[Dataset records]
-*-*-

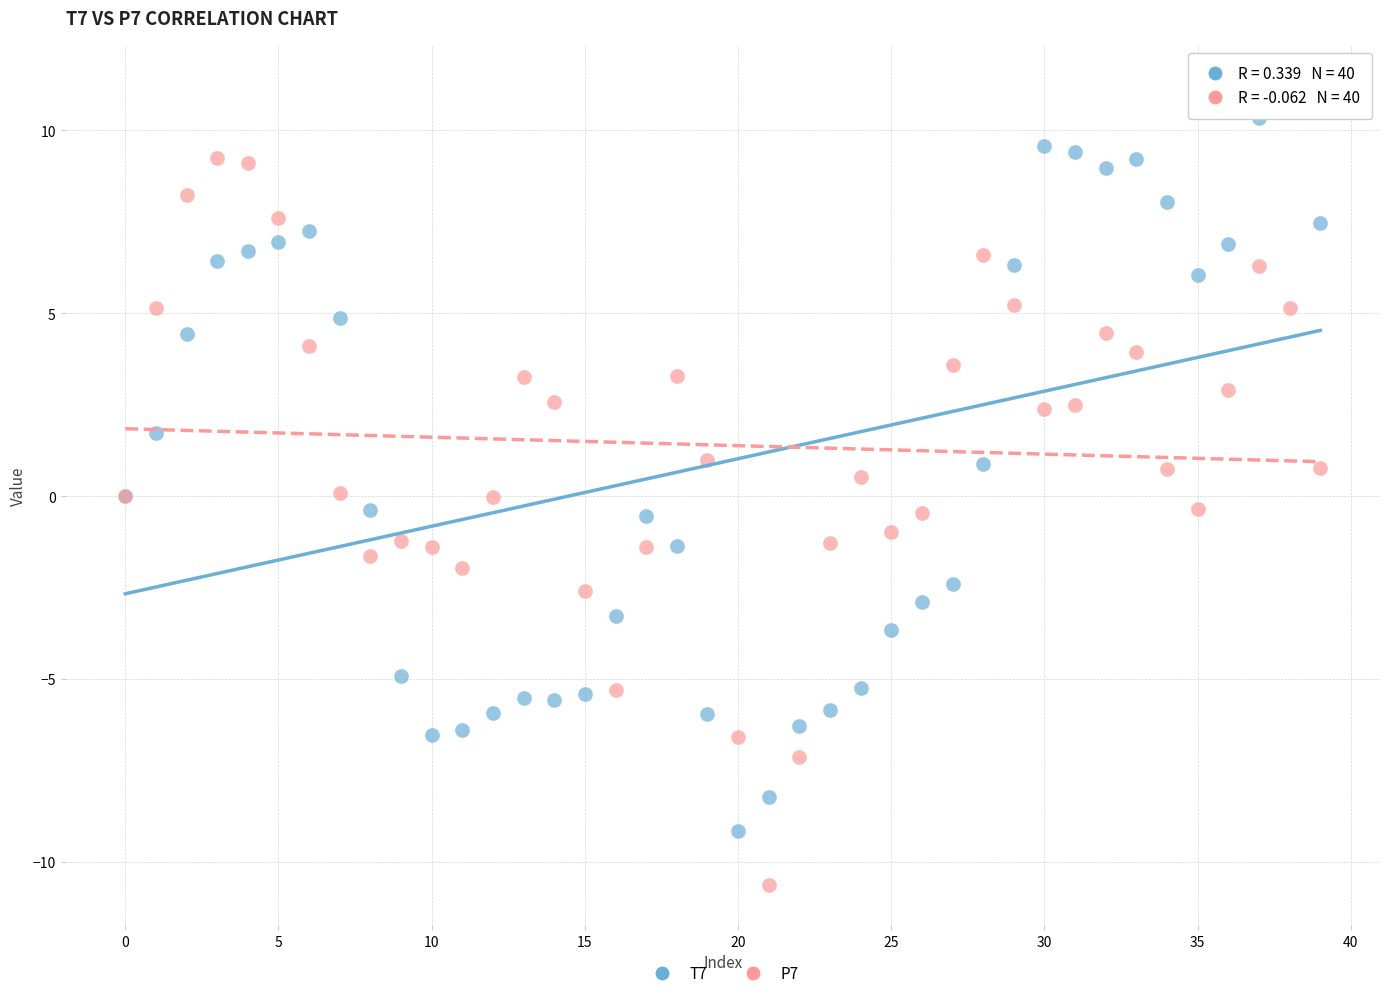

Which series contains the lowest Y value?

P7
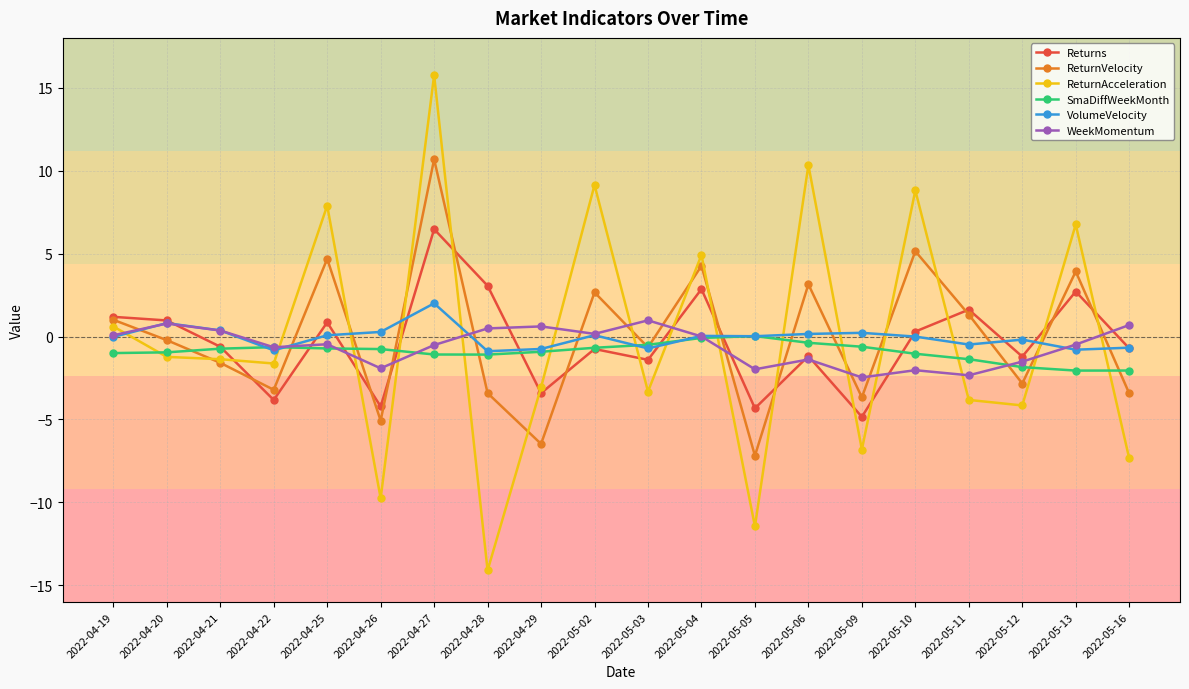

What is the sum of all WeekMomentum values?

-11.6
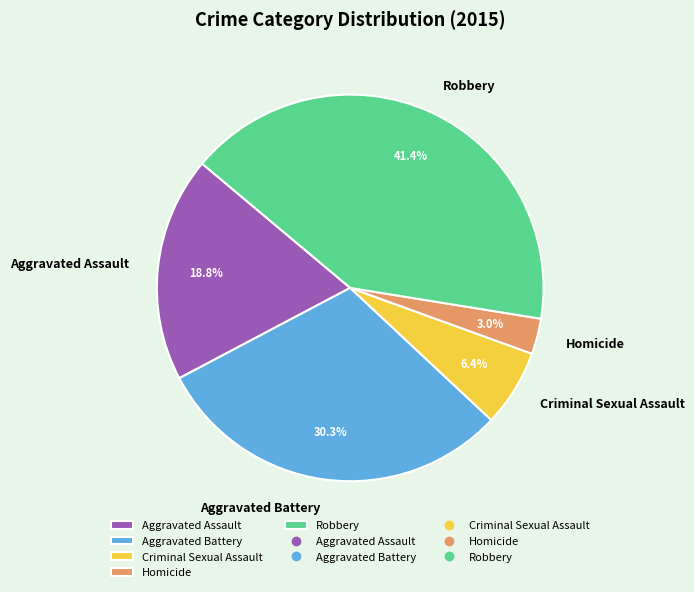

Which has a higher value, Aggravated Battery or Homicide?

Aggravated Battery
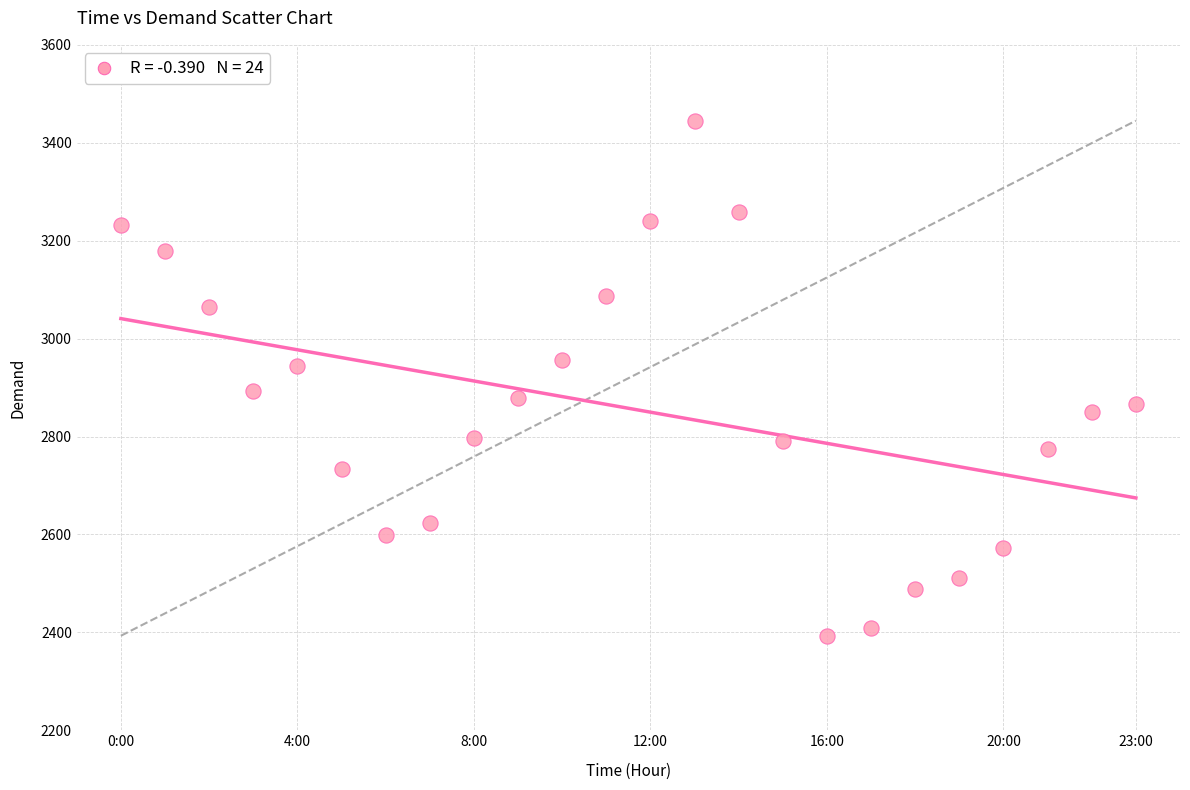

What is the range of Y values (max minus min)?

1052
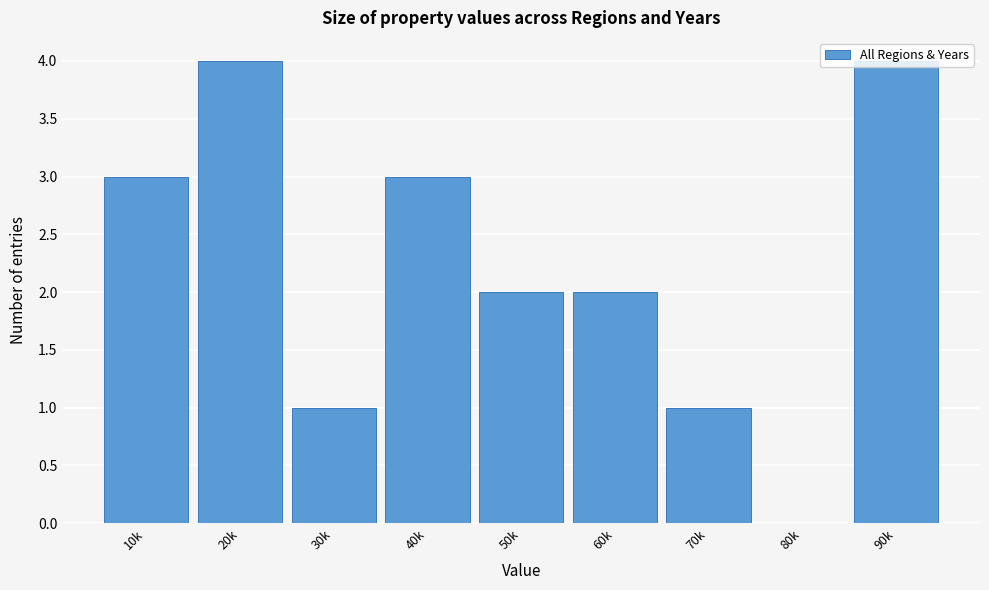

What is the maximum value shown in the chart?

4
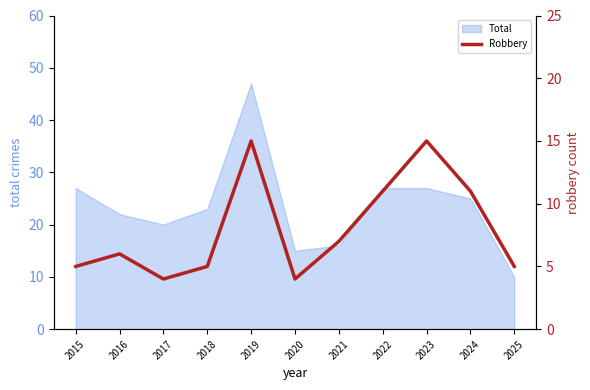

The chart shows a value of 6 at 2022. True or false?

False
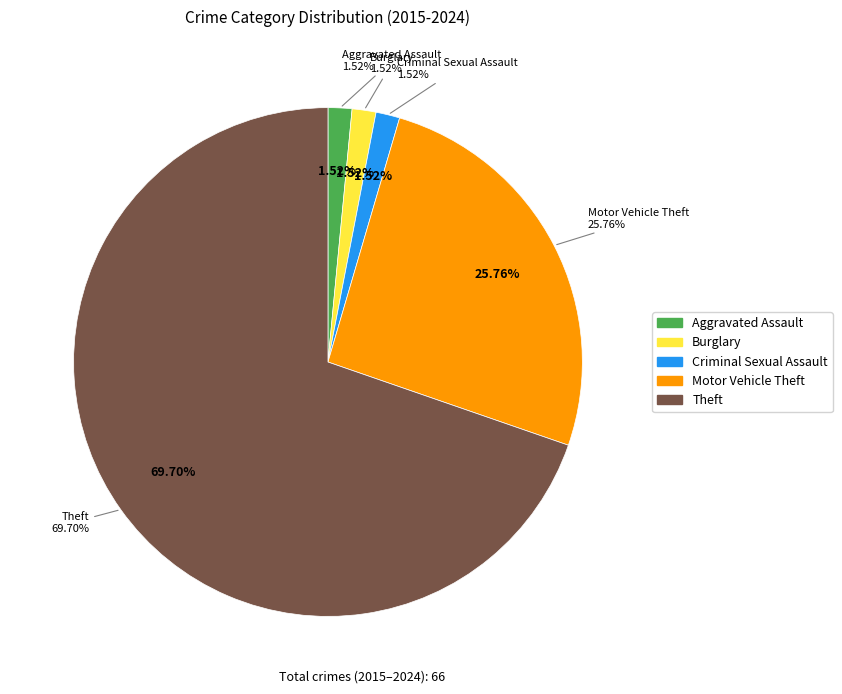

The Motor Vehicle Theft slice represents 17% of the pie. True or false?

False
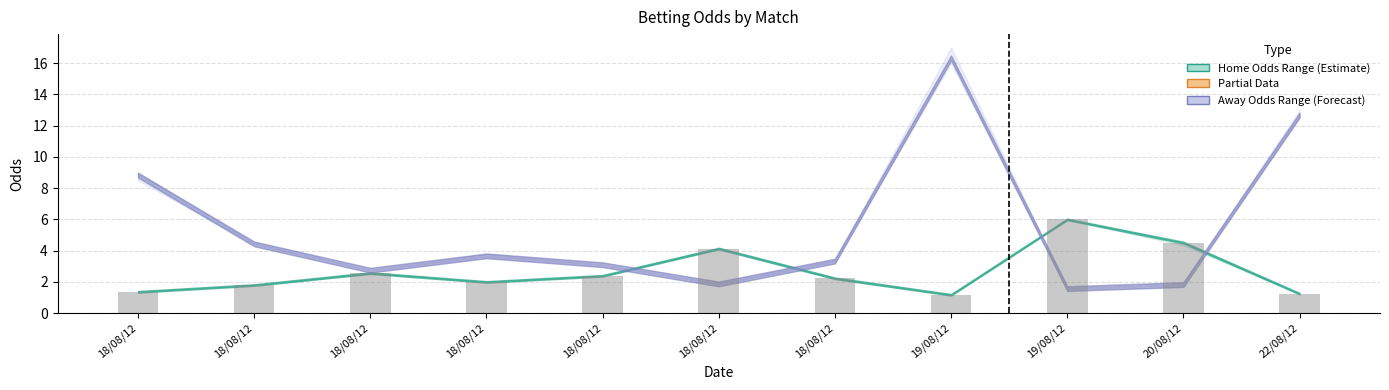

What is the difference between the maximum and second lowest values?

4.8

-*-*-

• Request
Which lines above contain the word "True"? Report each of them in full.

• Result below
The chart shows a value of 6 at 2022. True or false?
The Motor Vehicle Theft slice represents 17% of the pie. True or false?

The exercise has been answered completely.